So last Friday I was sitting at the front desk in the law firm, answering phones and forwarding calls and signing for deliveries of Cobb salads for attorneys in depositions. I had the empty, vaguely itchy mental feeling that often means I need to read something, so I slid the wheely chair over to where the Washington Post was, did my best to remove the Style section as quietly as possible, and went to read the article on the back so I wouldn’t make noise by crinkling pages (my boss’s office is not far from the front, and her assistant is barely forty feet away from me, and Assistant and Boss are likethis). And there was an image from a photography exhibit at the Curator’s Office, and I had this sudden, overwhelming, ravenous craving for art.
The exhibit was the latest from Nick & Sheila Pye, a husband-and-wife team, newly divorced, who I had never heard of ever before I read the article on the back of the Style section. The article said their work drew from their relationship, but felt universal, that it had dark, Gothic themes but at the same time kept a quality of playfulness and experimentation, that elements of myth and religion and death and love were constant visitors in their photographs, but not heavy-handed. These are all things that match up beautifully with what I like in my reading material and would love to have said about my writing one day, but at that moment the reviewer could have been blathering about whatever she liked and it would hardly matter. This photo was breaking my heart every moment I looked at it, and I couldn’t stop looking. The image was of a dark-haired woman, drifting on tiptoe in from a calm gray sea and a peachy sky. Her hands were by her sides, arms flexed back just a little, like wings. One foot had rope looped around it, leashing her by the ankle to theĀ waist of a blond man, sprawled asleep or unconscious on the sand. The woman’s toes were just grazing the foam of the last wavelets before she would reach the beach. She wasn’t looking at the man. She looked out at me, and I couldn’t read her expression but I knew I had to see her, bigger and clearer and closer, and I needed it badly.

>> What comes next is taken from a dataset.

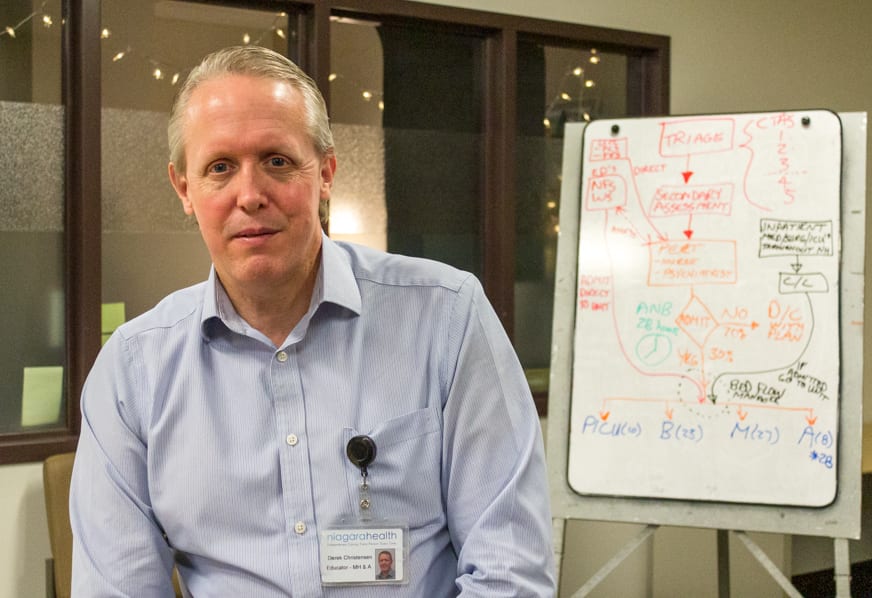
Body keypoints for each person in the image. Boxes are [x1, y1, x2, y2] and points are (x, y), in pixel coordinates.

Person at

Like a myth, or an old fairy tale -- entrancing and frightening all at once
I went on Saturday. Andrew, fortunately, was able to come along, too. The whole set-up of the exhibition–newly divorced couple, still so committed to their art if not each other that they still made beauty together–felt like something I wanted to see with my someone, or else not at all, and the craving was so bad I didn’t know what would happen if I didn’t get some art in me. We got there, and realized the Curator’s Office is not a cute name for a gallery. The exhibit was in the curator’s office. We had to buzz her to have her let us up. Two of the photos hung over her desk, and she typed away on her computer while I moved from photo to photo, walking up so close my nose almost touched, or standing as far back as I could in the little room, and hugging my shoulders to keep from flying apart.
There was one other, besides the Aphrodite one of her coming in on the waves, that I loved. She was wearing a red dress, climbing a ladder that stopped in midair, her back turned to me. There was water again, and the black branches of trees just beginning to bud. And it’s so obvious that I would love the picture of this unknown woman climbing her ladder into whatever new nothing it means, here and now when I am working so hard and waiting for careers and proposals and publication and all these wonderful life things to happen. But I kept thinking about what she would do when she reached the top of that ladder, which was made of such old, creaky-looking wood, twisting in the wind. I wanted to know whether she would back out, or back down the ladder, or flail her arms and grab for the twigs nearby to steady herself, and then I remembered how much she had loved her photographer, and how much they both still loved this art to keep even that great pain from stopping them from joining together to make this. She was going to jump when she reached the top of the ladder, put one foot on either stem and push off and jump into that gray water, and the lens of the camera would rush forward to see if she was all right, and her head would surface a moment later, water streaming down her face, and she would look over and see that yes, the camera had caught her, just as she knew it would. And she would be laughing.
We spent an hour there, all in all, for six photos. I couldn’t stop looking. We took turns pointing out things we thought were beautiful, or sitting for ten or fifteen minutes at a time studying one in silence. I can’t tell you too much about what made them so amazing. I know very little about art, less about photography and the many things artists can do to make an actual image surreal, or make the quality of it more like a painting. I haven’t learned the language to explain what it is about light and color and expression that moves me, the way I could point out the beauties of a beloved author’s writing style. I do know I felt full by the time we left, so giddy I was almost skipping past the jazz bars and kebab places in downtown D.C.
I’m learning to trust these cravings, when they come. I had cravings to scribble, before I ever took a writing class, and filled pages of my diary wondering why I felt so antsy all of a sudden without a pencil in my hand. Maybe I need this kind of food, too, the freedom to sit still and look, as hard as I can, as images that show me what I would like to be able to do one day, even if I don’t plan on using a camera.
The exhibit’s still open for almost a month. If you’re anywhere near the D.C. area, please go. Please look. And tell me what you see.